NEW: Here is the Trump team's pre-motion letter on why, in their view, the Supreme Court's immunity decision means Judge Merchan should set aside the NY verdict (via Frank G. Runyeon, Law360) s3.documentcloud.org/documents/24...
I'm going to repost Frank Runyeon's helpful analysis of the aspects of the testimony that the Trump team is challenging:
- Hope Hicks' testimony
- Tweets
- Ethics filing
- Call records
HICKS'S TESTIMONY: ADA Steinglass called testimony by Trump's fmr White House aide Hope Hicks "devastating," defense notes.
But, per Trump, that should never have been introduced at trial, presumably because the conversation was between the president and his staffer. (via Frank G. Runyeon, Law360)
TWEETS: Defense counsel said these tweets also should never have been shown to the jury, because they were official communications to the public during his first term in the White House. (via Frank G. Runyeon, Law360)
ETHICS FILING: Trump's @OfficeGovEthics form was also an "official act" that the DA shouldn't have been able to rely on as evidence, defense argues. (via Frank G. Runyeon, Law360)
TRUE: The Supreme Court's immunity decision is unlikely to unsettle the NY verdict
TRUE: Trump's charged conduct consisted of *unofficial* acts
FALSE: Trump's charged conduct took place before his presidency (he was mostly charged for reimbursements to Michael Cohen made while he was president)
One thing I'm genuinely unclear on is how NY state appellate courts will treat SCOTUS' discussion about the admissibility of "official acts" evidence in a criminal prosecution. That particular section of the decision wasn't grounded in a Constitutional principle applicable to states, and New York...
...doesn't follow the federal rules of evidence (New York famously has no formal rules of evidence). I'm unclear on what preemptive effect the evidentiary holding, as opposed to the immunity holding, has on state courts.
I think Trump has the further hurdle in New York that he waited until well after the deadline for pretrial motions to raise this argument (even though he had done so already in other cases), and the trial court denied it because it was untimely.
I disagree on the first point because it depends on treating SCOTUS as fair minded arbiters of law. His political allies in the federal judiciary will act under color of law to keep him free and immune from consequence so long as he remains in good political standing.
I think it's been demonstrated he doesn't need a strong argument, or any argument. Simply keep appealing until he gets the result he wants.
We need to stop pretending there's any meaningful rule of law at this point. The SC has proven that beyond reasonable argument.
Virtually all of the criminal conduct took place in the White House, and plenty of the evidence consisted of his tweets and public statements while President. This will create a "presumption of immunity" so long as he remains in good political standing.
But I don't think the legal arguments matter.
Tweets are public, so how can those be withheld? Signing a personal check for a personal lawyer even while sitting at the Resolute Desk is a personal act. Can we argue using a personal phone making personal calls is not an official duty? Let Russia & China listen but not Americans?

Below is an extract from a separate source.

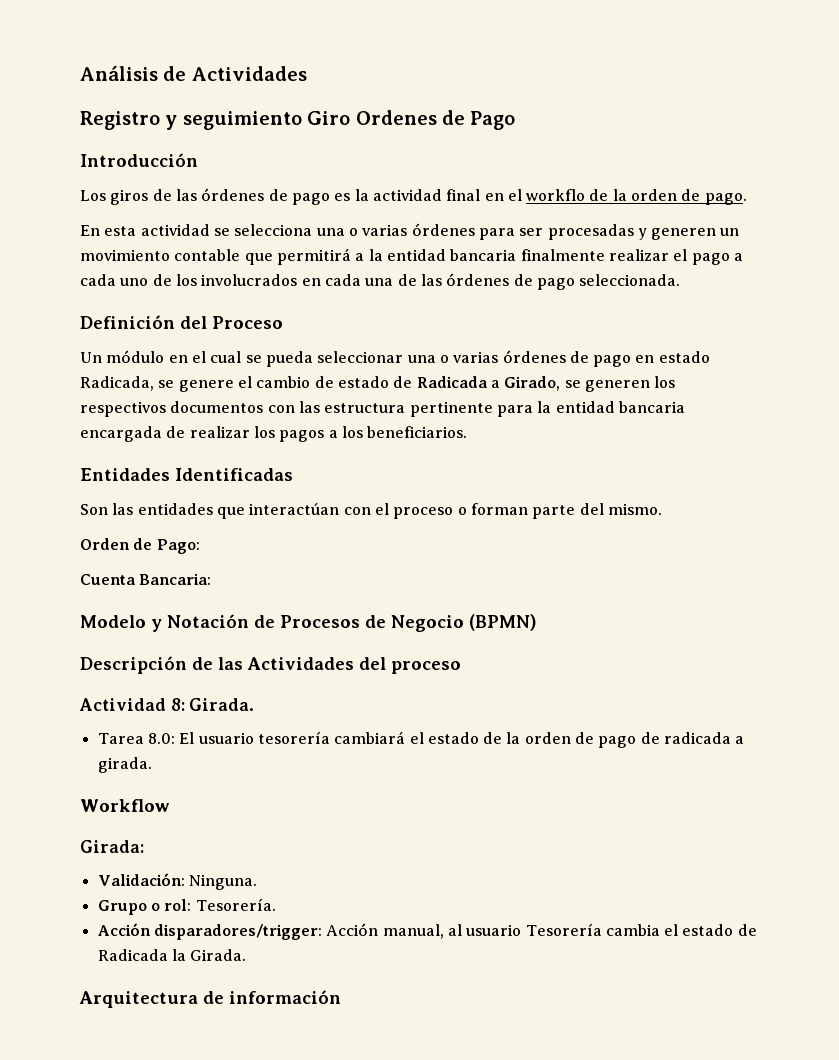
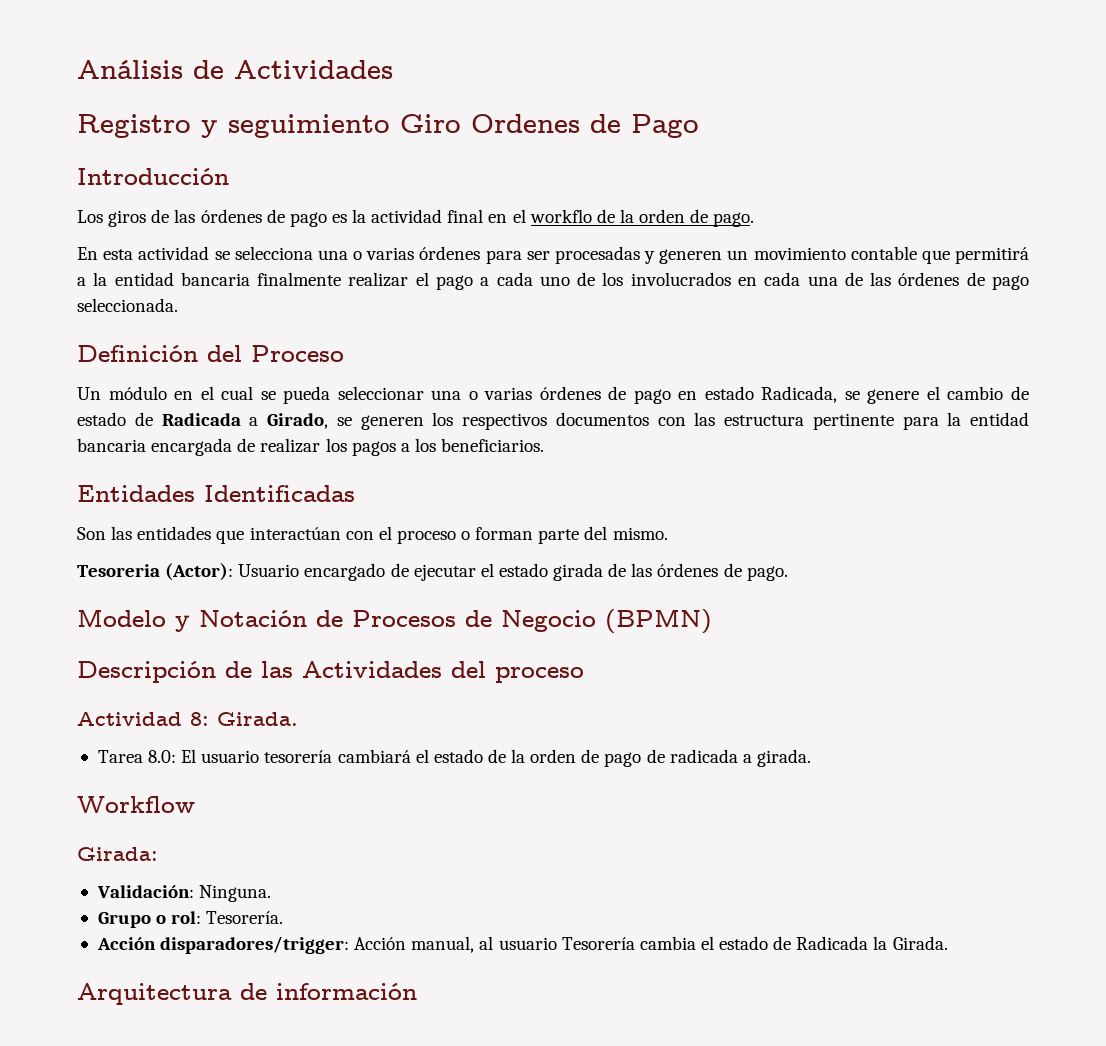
[80,538,200,554] [80,573,212,585] Orden de Pago: // Cuenta Bancaria: -> [77,563,788,581] Tesoreria (Actor): Usuario encargado de ejecutar el estado girada de las órdenes de pago.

I had been under the impression that at least some counts covered conduct entirely before the inauguration, but apparently that's not the case. In fact it appears the earliest charged act took place on Feb 14, 2017.
SCOTUS can make pull the idea of Presidential immunity out of thin air and somehow you want to try to use logic to convince us that he can not possibly win with this motion? Color me skeptical.